Covering map homeomorphism?

Question

I have the following question:

Let $X$ be a topological space and $q: \mathbb{R}^2 \to X$ be a covering map. Let $B$ denote the closed ball of radius 1 centered at the origin and let $K \subset \mathbb{R}^2$. Suppose $q:\mathbb{R}^2\backslash B \to X\backslash K$ is a homeomorphism. Show that $X$ is homeomorphic to $\mathbb{R}^2$.

One thing I was thinking is to show that $X$ is simply connected, then by Show that if B is simply-connected, then p is a homeomorphism. we have the desired result. But, I am not even sure if this is the right approach.

Any help would be greatly appreciated.

Thank You

Answer 1

Let us prove a more general result:

Let $q :E \to B$ be a covering map, where $E$ is a connected, locally compact and non-compact $T_1$-space. Let $C \subset E$ be compact and the restriction $q : E \setminus C \to B$ be injective. Then $q$ is a homeomorphism.

Note that local compactness and compactness do not involve the Hausdorff property. Locally compact means that for each point and each open neighborhood $U$ there exists an open neighborhood $V$ and a compact $K$ such that $V \subset K \subset U$.

Here are some facts for a map $f : X \to Y$ which is a surjective local homeomorphism (for example a covering map).

1. $X$ is locally compact iff $Y$ is locally compact.

2. $X$ is $T_1$ iff $Y$ is $T_1$.

Let us now prove our above theorem. Since $E$ is connected, so is $B$ and we see all fibers have the same cardinality. In fact, this cardinality is finite. Let $F$ be a fiber (which is closed since $Y$ is $T_1$). The intersection with $C$ is compact and discrete, thus finite. $F$ contains at most one additional point which then lies in $E \setminus C$.

Now assume that $B$ is compact. Using local compactness and finiteness of fibers we easily that $E$ is a finite union of compact sets, thus itself compact which is a contradiction.

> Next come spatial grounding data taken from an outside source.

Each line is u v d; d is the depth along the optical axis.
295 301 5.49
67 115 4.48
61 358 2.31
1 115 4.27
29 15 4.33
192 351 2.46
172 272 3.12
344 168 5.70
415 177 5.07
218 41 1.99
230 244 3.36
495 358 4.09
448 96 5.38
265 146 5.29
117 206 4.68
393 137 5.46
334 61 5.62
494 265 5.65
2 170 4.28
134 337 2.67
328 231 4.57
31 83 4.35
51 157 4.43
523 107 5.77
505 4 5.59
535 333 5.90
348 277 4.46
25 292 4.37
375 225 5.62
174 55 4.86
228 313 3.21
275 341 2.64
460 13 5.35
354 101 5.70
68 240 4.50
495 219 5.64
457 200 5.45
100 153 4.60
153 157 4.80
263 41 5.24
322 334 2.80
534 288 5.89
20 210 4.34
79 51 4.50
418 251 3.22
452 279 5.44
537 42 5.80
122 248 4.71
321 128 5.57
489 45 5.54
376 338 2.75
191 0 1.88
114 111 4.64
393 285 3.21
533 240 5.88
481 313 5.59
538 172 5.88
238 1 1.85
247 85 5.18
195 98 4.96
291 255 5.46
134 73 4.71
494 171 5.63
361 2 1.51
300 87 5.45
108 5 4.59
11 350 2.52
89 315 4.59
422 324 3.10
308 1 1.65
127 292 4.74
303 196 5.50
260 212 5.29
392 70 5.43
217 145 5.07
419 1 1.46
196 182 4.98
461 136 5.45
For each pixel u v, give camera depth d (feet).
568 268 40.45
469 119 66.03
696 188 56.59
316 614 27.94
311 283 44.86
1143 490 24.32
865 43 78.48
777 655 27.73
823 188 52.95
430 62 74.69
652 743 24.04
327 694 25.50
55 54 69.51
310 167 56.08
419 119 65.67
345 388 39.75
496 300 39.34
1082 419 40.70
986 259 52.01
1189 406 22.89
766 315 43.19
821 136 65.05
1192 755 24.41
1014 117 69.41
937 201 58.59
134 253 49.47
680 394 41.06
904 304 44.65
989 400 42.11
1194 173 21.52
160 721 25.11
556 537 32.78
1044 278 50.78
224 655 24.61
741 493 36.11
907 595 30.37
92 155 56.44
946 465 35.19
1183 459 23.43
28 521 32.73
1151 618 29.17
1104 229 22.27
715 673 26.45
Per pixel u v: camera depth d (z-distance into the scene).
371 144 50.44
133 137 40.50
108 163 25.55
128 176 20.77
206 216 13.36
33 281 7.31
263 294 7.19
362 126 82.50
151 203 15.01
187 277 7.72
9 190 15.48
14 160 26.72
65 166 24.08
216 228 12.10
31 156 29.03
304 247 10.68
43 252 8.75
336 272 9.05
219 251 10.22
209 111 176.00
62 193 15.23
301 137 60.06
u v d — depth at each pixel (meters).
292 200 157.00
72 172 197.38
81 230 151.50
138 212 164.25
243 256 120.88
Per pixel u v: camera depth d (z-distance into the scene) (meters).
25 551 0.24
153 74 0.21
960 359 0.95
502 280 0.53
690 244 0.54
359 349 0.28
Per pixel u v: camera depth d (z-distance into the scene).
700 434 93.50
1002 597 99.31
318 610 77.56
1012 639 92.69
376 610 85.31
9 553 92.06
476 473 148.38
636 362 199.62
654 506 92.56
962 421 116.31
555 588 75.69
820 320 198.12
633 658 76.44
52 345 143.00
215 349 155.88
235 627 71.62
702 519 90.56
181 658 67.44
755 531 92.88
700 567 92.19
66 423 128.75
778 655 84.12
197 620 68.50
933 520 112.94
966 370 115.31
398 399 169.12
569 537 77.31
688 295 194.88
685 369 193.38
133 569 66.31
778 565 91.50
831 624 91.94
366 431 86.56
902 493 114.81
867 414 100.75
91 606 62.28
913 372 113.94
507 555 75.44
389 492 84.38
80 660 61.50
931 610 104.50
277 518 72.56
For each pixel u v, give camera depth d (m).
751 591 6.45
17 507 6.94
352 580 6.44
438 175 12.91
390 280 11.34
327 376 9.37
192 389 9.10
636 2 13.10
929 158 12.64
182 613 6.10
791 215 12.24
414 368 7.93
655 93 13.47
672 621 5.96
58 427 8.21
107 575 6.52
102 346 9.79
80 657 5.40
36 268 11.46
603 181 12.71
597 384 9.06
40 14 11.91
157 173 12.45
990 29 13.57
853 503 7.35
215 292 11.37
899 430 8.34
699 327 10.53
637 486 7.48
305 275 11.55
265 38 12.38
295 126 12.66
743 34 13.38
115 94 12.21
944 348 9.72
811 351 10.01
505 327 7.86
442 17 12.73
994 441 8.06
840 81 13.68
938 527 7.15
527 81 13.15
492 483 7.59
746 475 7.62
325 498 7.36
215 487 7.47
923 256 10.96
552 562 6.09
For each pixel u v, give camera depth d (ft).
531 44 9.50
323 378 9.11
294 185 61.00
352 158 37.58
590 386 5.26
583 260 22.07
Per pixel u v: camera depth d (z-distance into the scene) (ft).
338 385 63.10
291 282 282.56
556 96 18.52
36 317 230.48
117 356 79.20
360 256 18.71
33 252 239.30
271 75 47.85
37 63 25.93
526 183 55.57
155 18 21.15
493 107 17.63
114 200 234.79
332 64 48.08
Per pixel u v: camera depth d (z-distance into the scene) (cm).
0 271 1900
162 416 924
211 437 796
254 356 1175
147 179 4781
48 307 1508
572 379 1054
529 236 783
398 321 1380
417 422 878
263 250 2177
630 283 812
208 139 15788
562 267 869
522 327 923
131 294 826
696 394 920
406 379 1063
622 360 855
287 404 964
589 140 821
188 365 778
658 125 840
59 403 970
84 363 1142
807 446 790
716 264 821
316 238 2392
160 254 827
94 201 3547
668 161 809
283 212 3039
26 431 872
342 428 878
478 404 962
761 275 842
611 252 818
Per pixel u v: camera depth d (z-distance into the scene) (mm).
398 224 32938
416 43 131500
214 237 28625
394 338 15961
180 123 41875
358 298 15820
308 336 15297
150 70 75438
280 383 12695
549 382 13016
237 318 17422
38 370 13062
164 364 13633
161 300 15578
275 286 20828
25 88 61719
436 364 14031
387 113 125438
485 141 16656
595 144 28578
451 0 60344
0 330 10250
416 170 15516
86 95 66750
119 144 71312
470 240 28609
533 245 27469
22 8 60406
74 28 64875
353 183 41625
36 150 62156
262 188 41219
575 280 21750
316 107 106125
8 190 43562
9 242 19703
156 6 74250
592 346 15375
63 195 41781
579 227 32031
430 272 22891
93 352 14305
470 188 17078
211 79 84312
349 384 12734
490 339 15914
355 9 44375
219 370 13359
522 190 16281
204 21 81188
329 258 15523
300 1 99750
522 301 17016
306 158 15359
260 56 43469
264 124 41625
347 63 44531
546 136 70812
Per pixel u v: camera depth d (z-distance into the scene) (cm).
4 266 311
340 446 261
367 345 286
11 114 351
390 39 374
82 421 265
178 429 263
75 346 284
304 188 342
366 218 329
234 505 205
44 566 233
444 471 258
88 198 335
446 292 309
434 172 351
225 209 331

Hence $B$ is non-compact and we find a point $x$ not belonging to $q(C) $. The fiber over this point contains a single point which belongs to $E \setminus C$. This shows that our covering map has trivial fibers and thus is a homeomorphism.

Answer 2

Here is another solution that I am aware of:

Since any covering map is surjective and open, it suffices to show that $q$ is injective. First, notice that $q^{-1}(K) \subseteq B$ and $K$ is closed (because $q$ is an open map and so $q(\mathbb{R}^2\backslash B) = X\backslash K$ is open in $X$). Being a closed subset of a compact set, $q^{-1}(K)$ is compact. Hence, $q|_{q^{-1}(K)}:q^{-1}(K)\longrightarrow K$ is a finite-sheeted covering map (see For a compact covering space, the fibres of the covering map are finite. for this result). This means that $|q^{-1}(\{k\})| = n$ for each $k \in K$. Moreover, by the result in $k$-fold covering of a connected set, $B$. $|q^{-1}(\{x\})| = n$ for each $x \in X$.

Now, we claim that $q|_{B}:B\longrightarrow X$ is not onto. For if it were, then $X$ would be compact and since the covering map is finite sheeted, by the result in Finitely sheeted covering space of a compact space is is compact we would have $\mathbb{R}^2$ is compact, a contradiction. Hence, $q|_{B}$ is not onto. Thus, there is some $x_0 \in X$ such that $q(b) \neq x_0$ for any $b \in B$. Hence, $q^{-1}(x_0) \subseteq \mathbb{R}^2\backslash B$. Since $q|_{\mathbb{R}^2\backslash B}$ is a homeomorphism, in particular it is injective, we have that $|q^{-1}(\{x_0\})| = 1$. Hence, $|q^{-1}(x)| = 1$ for all $x \in X$ and so $q$ is injective.